Think about the times when human civilization just started. There was no pollution, no industrial wastage, no construction and no environmental exploitation. Plants, trees and animals used the natural resources of their surroundings to meet their needs only, yet never take more than what is required for their survival. Even nature has its own cycle like fallen leaves, decaying plants or even animal droppings. They are all recycled back into the environment to enhance and perpetuate future life. But then humans needed development to make life easy and effortless. Slowly our behavior started to threaten the environment, including rapid population growth, depletion of natural resources and pollution. If we want natural resources to be available for future generations, we need to practice environmental sustainability.
What is Sustainability?
Sustainability means being capable of being continued with minimal long-term effect on the environment. In simple words, we have to get into responsible interaction with the environment to avoid depletion or degradation of natural resources.
First of all, sustainability is not impactful only when practiced on large scale. We can start our contribution from smallest of things like using less plastic in our daily life. Most of the things we use in our daily household are made of plastic, which is the biggest enemy of environment.
Sustainability practices in Tea
Tea is the most widely consumed beverage in the world, second after water. It is a drink which gives you a kick to start your morning and relaxes you after a long hectic day.
Tea comesfrom the Camellia sinensis plant. The variation in tea appearance, taste and scent depends on the way the leaves are processed.
As a start, leaves are usually picked by hand because of its fragility. Once picked, they begin to darken in color as they lose their excess water. Exposure to heat halts this process. The point at which manufacturers introduce heat determines the tea leaf’s variety: Green, black or white. Tea productions started with small sustainable gardening methods but now as consumption of tea is going up, tea production is becoming more of an industrial practice.

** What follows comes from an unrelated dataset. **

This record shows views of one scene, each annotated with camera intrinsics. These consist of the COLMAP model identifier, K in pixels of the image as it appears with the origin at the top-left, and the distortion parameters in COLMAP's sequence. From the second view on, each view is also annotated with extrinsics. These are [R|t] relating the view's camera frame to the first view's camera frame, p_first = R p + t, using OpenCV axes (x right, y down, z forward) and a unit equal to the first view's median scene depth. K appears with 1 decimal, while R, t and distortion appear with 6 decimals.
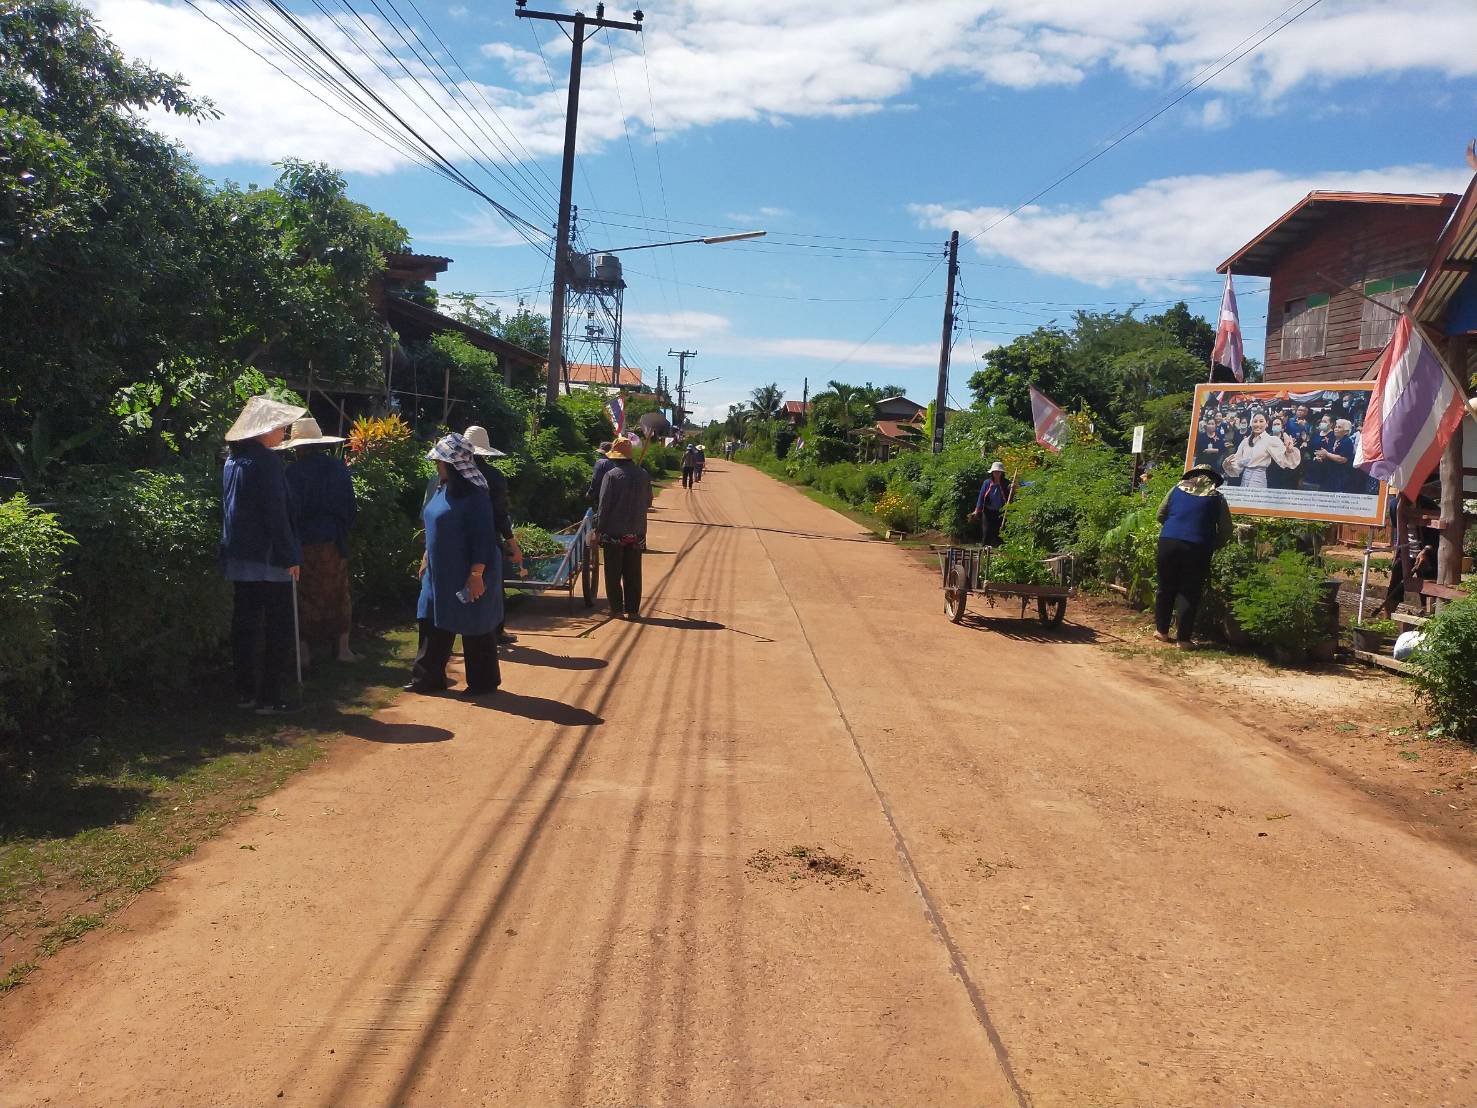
lens RADIAL K [[1189.7, 0, 738.5], [0, 1189.7, 554.0], [0, 0, 1]] dist [0.003453, 0.003212]
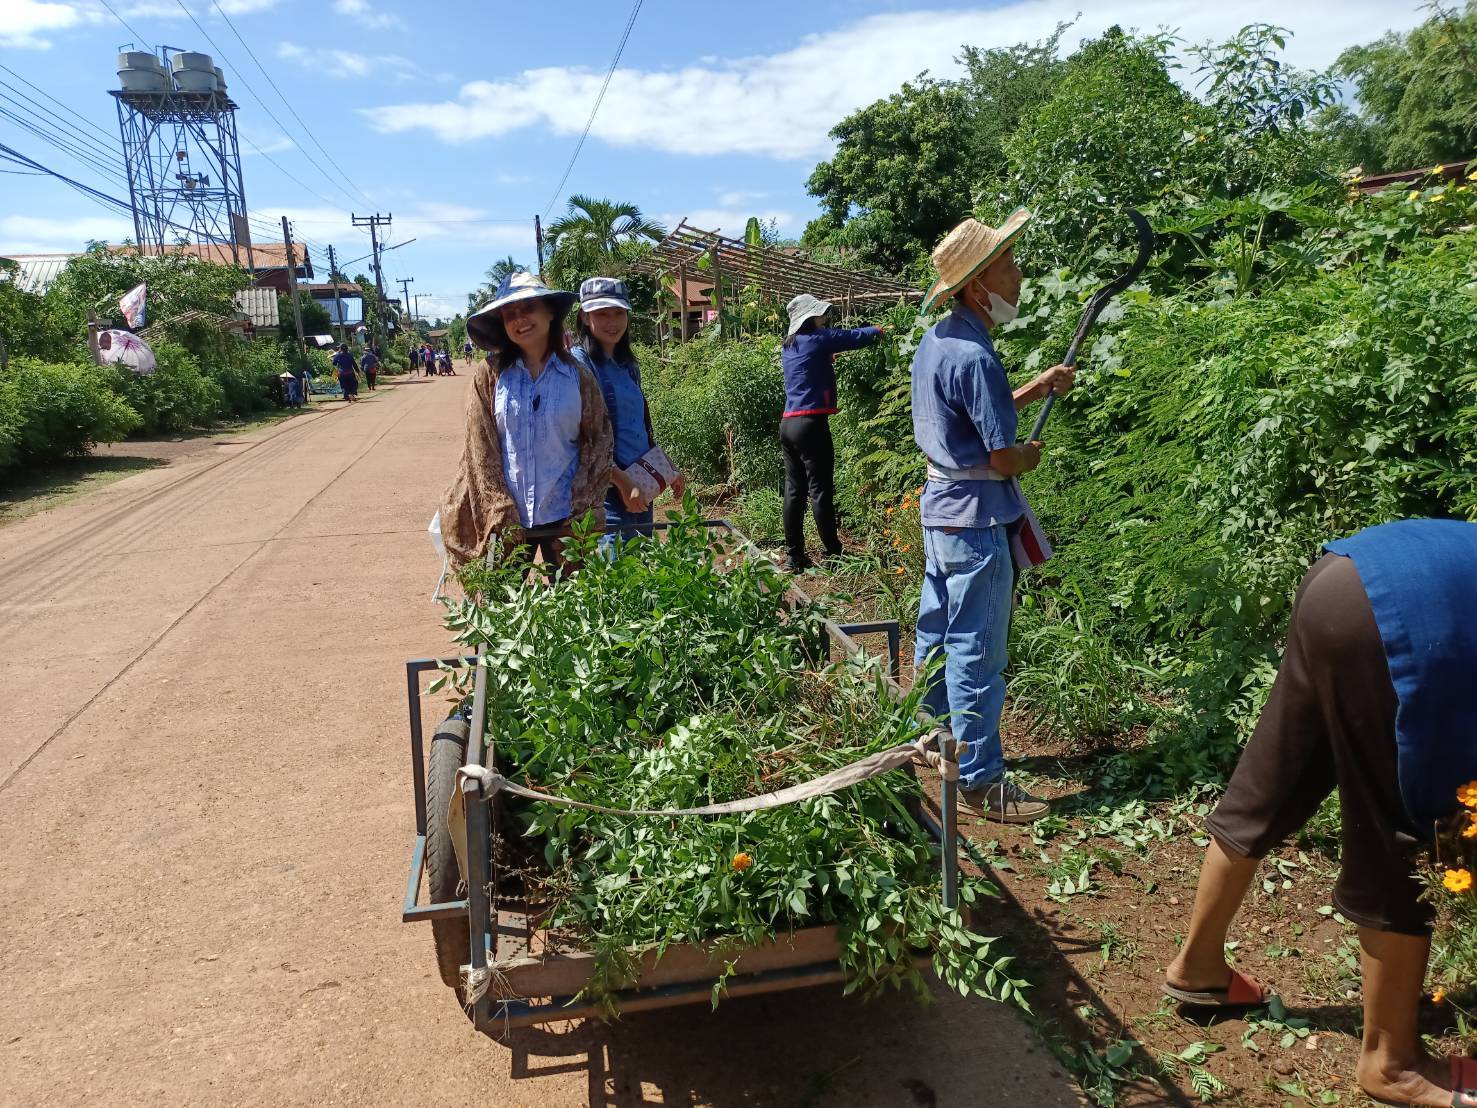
lens RADIAL K [[1189.7, 0, 738.5], [0, 1189.7, 554.0], [0, 0, 1]] dist [0.003453, 0.003212]
pose [[0.975008, -0.145993, 0.167469, 0.034727], [0.128828, 0.985637, 0.109197, -0.033230], [-0.181006, -0.084893, 0.979811, 0.419554]]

Still there are some countries like Sri Lanka where tea farming flourishes and products remain natural and sustainable.
GMOs (Genetically Modified Organisms):
On another note, the boom in the agriculture industry was possible thanks to genetically modified crops. GMOs are linked to a number of negative environmental effects — and when an unnecessary process is harmful to the environment, that generally makes it unsustainable. So next time you go to buy tea, make sure you buy natural and GMO free products. This will be your small contribution to encourage sustainable techniques.
Tea and people:
Thirdly, more than 13 million people work in the tea industry worldwide. Most of them work for large tea companies on plantations. Big tea companies tend to prioritize monetary profit over sustainable environmental practices. Excess water use, poor soil conditions and destructive pest management are major environmental issues in the industry. Some small tea companies prioritize sustainability over the profits. That includes taking their tea supplies from small farmers encouraging them to harvest crops which are pest free and they grow the tea using minimal resources in fair work conditions and use environmentally sound farming methods.

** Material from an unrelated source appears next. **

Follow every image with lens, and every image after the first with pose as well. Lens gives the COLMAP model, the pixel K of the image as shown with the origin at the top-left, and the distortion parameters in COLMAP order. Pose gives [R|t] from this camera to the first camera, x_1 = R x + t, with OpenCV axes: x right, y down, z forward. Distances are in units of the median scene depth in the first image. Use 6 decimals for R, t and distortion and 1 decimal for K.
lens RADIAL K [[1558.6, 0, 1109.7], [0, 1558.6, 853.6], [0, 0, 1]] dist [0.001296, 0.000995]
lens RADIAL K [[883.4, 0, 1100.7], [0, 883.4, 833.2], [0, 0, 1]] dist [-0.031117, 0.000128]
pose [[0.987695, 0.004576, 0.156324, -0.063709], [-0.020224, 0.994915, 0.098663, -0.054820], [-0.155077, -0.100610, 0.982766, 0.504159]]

This is a remarkable trend in Ceylon tea, mostly grown by small farmers using least possible resources.
Packaging is the most sensitive factor in the tea industry as selling capacity majorly depends on packaging and appearance as well. To make packaging costs less or to make appearance delightful to eyes, some tea companies make highly creative yet unsustainable packaging.

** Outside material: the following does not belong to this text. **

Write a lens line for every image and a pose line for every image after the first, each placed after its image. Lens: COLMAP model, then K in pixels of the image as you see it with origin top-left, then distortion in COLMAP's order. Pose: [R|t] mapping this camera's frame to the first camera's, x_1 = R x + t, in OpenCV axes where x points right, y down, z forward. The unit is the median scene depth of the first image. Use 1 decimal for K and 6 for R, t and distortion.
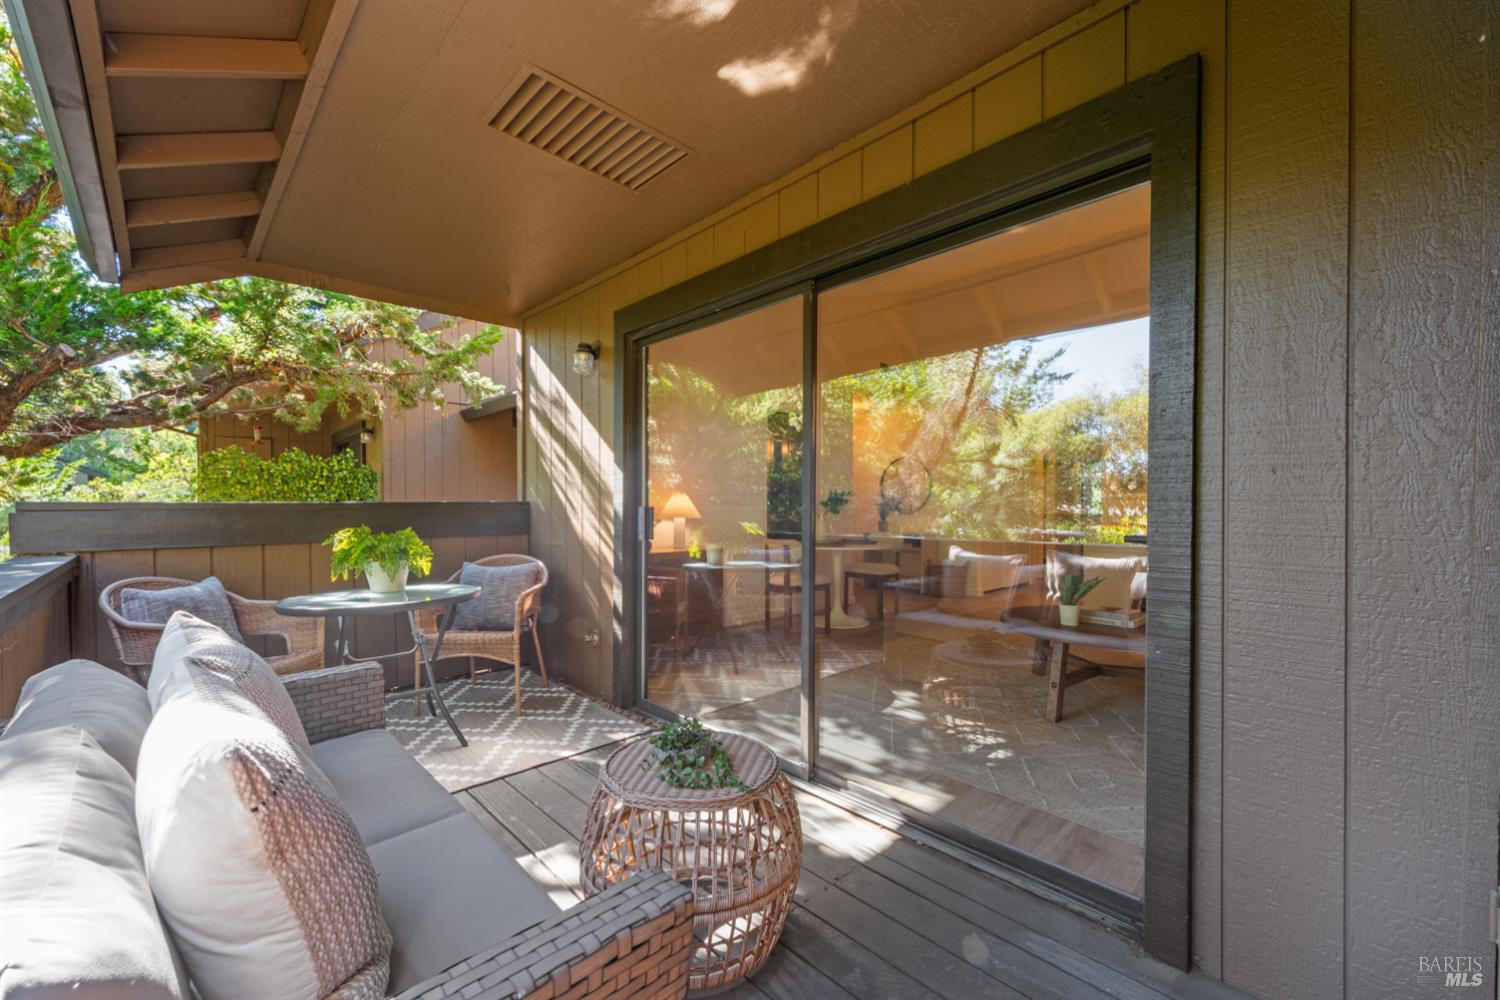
lens RADIAL K [[597.0, 0, 744.9], [0, 597.0, 506.1], [0, 0, 1]] dist [-0.000027, -0.000077]
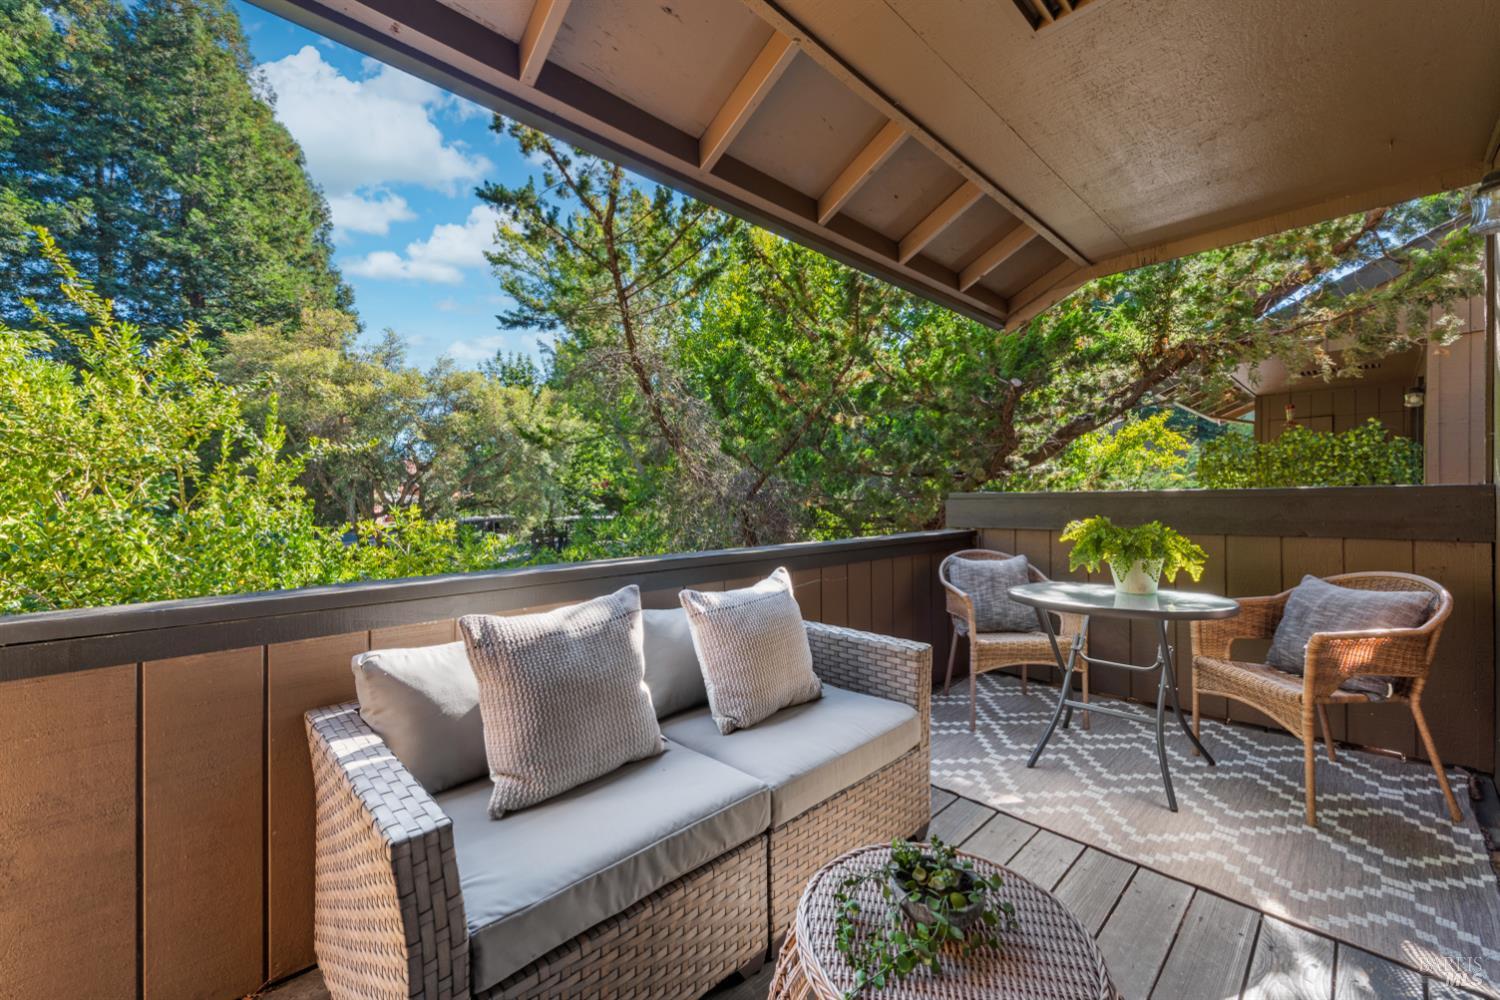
lens RADIAL K [[597.0, 0, 745.9], [0, 597.0, 499.5], [0, 0, 1]] dist [-0.000027, -0.000077]
pose [[0.003954, 0.007172, -0.999966, 0.240853], [0.005036, 0.999961, 0.007192, -0.000084], [0.999980, -0.005064, 0.003917, 0.391616]]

But a lot of companies take an opposite direction. They implement more sustainable practices like recycling or removing plastic completely.
As a conclusion, the tea industry sees many stages where sustainability could be ignored, but the consumer plays a part in looking out for them. It’s a responsibility of tea companies to follow sustainable practices from manufacturing natural teas using environment friendly practices. Being a customer, you have a responsibility. By choosing which product you purchase, you have the power to influence companies and create a better future for upcoming generations. Use it wisely.